To continue the post before the one before this one:
I also thought that at the conference I might see M, who I worked with at the Miami Herald, he was my friend and neighbor (as in don't talk to your neighbor, schoolteachers would say; he was in the desk behind me, I think) and confidant. I knew he was getting an MFA in creative nonfiction.
So I am at the conference. I am invited to the cocktail party put on by ** University, where The One received her master's recently. Before I go, I'm standing in mezzanine level of the hotel and looking down and I think I recognize her in the lobby.
At the cocktail party. There she is. She is at the buffet and I am at the buffet and she is talking to someone and we are this far apart--but she is talking to someone and I say nothing.
Then I am talking to the person I came to see at the party. We talk for quite a while. Then we part and I am at the cocktail party saying hello to a young writer I know from a Jewish women's reading we did together. Then I am in the next room and I see The One and she is talking to a man in a dark suit. Next time I turn around to approach they are still talking but they have moved about three feet away. And the next time, three more feet. I am defeated. I do not want to pursue. It seems too difficult, psychologically, to trail them and insert myself inside their conversation. And then the next time I look, they're gone.
I am so agitated. I am so so sad. I am 90 percent sure that she saw me. I talk to an old friend from those days who says it is sad that The One cannot forgive me, that she is still holding on to that anger. That she should move on beyond that. I go downstairs to catch up with people I'm eating dinner with and I'm still sad and I tell them and slowly during dinner the sadness and agitation dissipate.
I still don't know if I'm thinking about The One and making the Sighting so important because she has rejected me. I remember a friend who broke up with his girlfriend then wrote her letter upon letter, and I thought it was way way too much, that he was besieging her, but then he went back to visit her and they are now married 15 or more years with two smiling children. I thought his pursuit was extreme, but I was wrong.

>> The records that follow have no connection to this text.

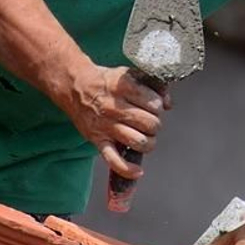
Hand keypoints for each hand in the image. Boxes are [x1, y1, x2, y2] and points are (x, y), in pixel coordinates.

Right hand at [61, 63, 169, 179]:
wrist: (75, 87)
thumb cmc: (105, 82)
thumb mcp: (128, 75)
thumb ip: (151, 86)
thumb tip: (168, 103)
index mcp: (124, 87)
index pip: (153, 102)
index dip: (159, 106)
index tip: (155, 106)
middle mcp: (115, 107)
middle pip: (149, 123)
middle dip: (155, 124)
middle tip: (149, 122)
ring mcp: (106, 126)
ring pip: (138, 141)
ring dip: (148, 143)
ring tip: (146, 138)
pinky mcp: (98, 140)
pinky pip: (114, 160)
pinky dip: (128, 169)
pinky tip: (138, 170)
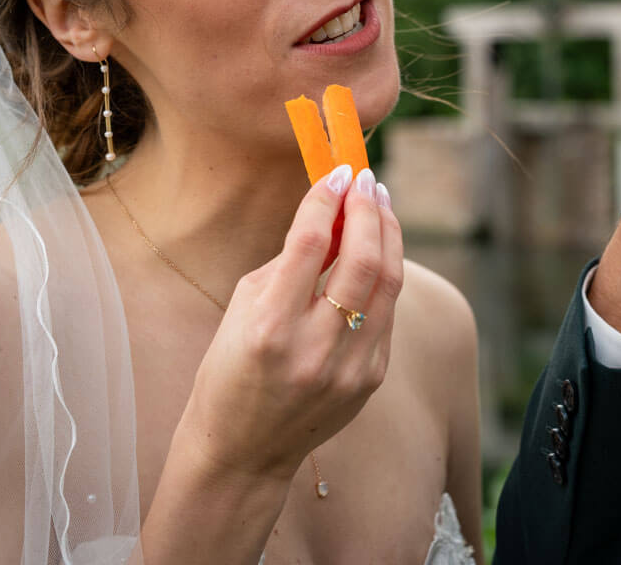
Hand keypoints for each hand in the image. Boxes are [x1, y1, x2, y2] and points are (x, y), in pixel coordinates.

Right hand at [173, 165, 403, 487]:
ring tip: (381, 202)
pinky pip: (388, 312)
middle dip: (368, 209)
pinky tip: (379, 248)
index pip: (309, 244)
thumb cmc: (232, 369)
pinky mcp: (371, 379)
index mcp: (269, 327)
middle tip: (366, 179)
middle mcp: (314, 348)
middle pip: (362, 259)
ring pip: (388, 283)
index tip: (337, 171)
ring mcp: (349, 368)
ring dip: (388, 233)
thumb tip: (332, 212)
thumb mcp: (244, 308)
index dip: (327, 200)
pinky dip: (385, 273)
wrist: (244, 450)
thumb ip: (289, 261)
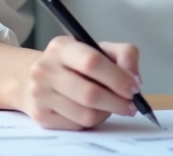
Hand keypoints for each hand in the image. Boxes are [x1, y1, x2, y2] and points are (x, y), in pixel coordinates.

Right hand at [18, 36, 141, 129]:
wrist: (38, 78)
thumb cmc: (74, 63)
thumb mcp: (98, 49)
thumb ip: (124, 55)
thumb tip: (134, 78)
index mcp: (61, 47)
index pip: (92, 62)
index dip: (117, 77)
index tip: (134, 87)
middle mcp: (45, 69)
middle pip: (90, 94)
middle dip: (117, 102)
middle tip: (130, 105)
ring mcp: (40, 94)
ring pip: (85, 114)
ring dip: (106, 113)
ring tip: (110, 105)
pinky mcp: (40, 116)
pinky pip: (77, 125)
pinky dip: (92, 121)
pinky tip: (92, 111)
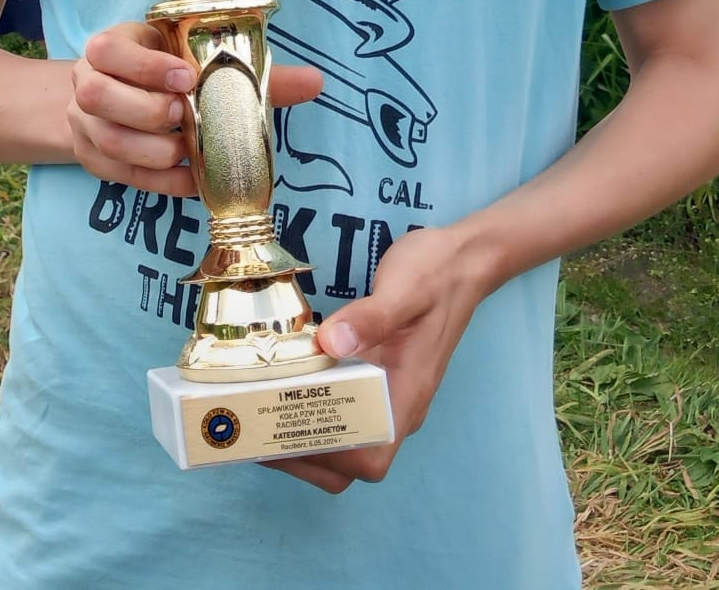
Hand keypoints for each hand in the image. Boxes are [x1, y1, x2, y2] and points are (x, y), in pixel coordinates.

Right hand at [67, 21, 322, 197]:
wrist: (112, 95)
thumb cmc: (164, 71)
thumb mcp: (193, 58)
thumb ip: (250, 70)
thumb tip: (315, 81)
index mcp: (111, 46)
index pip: (109, 50)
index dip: (144, 65)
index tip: (185, 77)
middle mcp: (87, 81)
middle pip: (96, 95)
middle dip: (144, 109)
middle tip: (182, 114)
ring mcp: (84, 123)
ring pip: (106, 139)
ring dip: (151, 150)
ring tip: (186, 149)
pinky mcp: (93, 159)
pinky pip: (121, 176)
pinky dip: (160, 182)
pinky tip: (191, 180)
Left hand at [260, 222, 491, 492]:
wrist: (462, 259)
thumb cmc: (436, 274)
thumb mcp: (404, 289)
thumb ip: (371, 318)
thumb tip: (329, 344)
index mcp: (408, 394)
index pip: (372, 458)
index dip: (329, 459)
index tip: (285, 434)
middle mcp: (399, 404)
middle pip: (352, 460)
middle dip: (303, 453)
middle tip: (255, 424)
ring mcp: (389, 392)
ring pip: (345, 437)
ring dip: (303, 435)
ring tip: (258, 408)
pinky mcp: (378, 375)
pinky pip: (343, 407)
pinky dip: (311, 408)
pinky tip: (281, 383)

What am I so eager to talk about with her? What am I so anxious to discuss? I want to talk about the teenagers we were when we were starting college, and I want to know if journalism was ever as difficult for her as it was for me (crying in sheer anxiety before interviews), what she's learned in the years that she pursued that profession while I pursued style and "self-expression," why she decided to study "creative writing" and what she learned that was different from her everyday. My everyday is taken up with the study of the masters of the essay, and the current practitioners, and reading that I will use in my own work that I struggle to find a structure for. Only an idiot would ever write for free, but we, my brethren in the creative writing world, do it all the time. (As Samuel Johnson put it, No man but a blockhead ever wrote, except for money.) We are innovators and thinkers and we are trying to convey meaning shaped in pieces that will last quite a while if not forever, but these pieces are not valued enough, and so though no one crosses our palms with silver, we offer our carefully-honed work to magazines that serve a thousand or five hundred or fifteen hundred. We write these things because we have to and how odd odd odd it is that someone who is making a living at journalism would choose to study how to write more exquisitely and for a much smaller audience.
Or maybe she is wanting to write books, and for a large audience.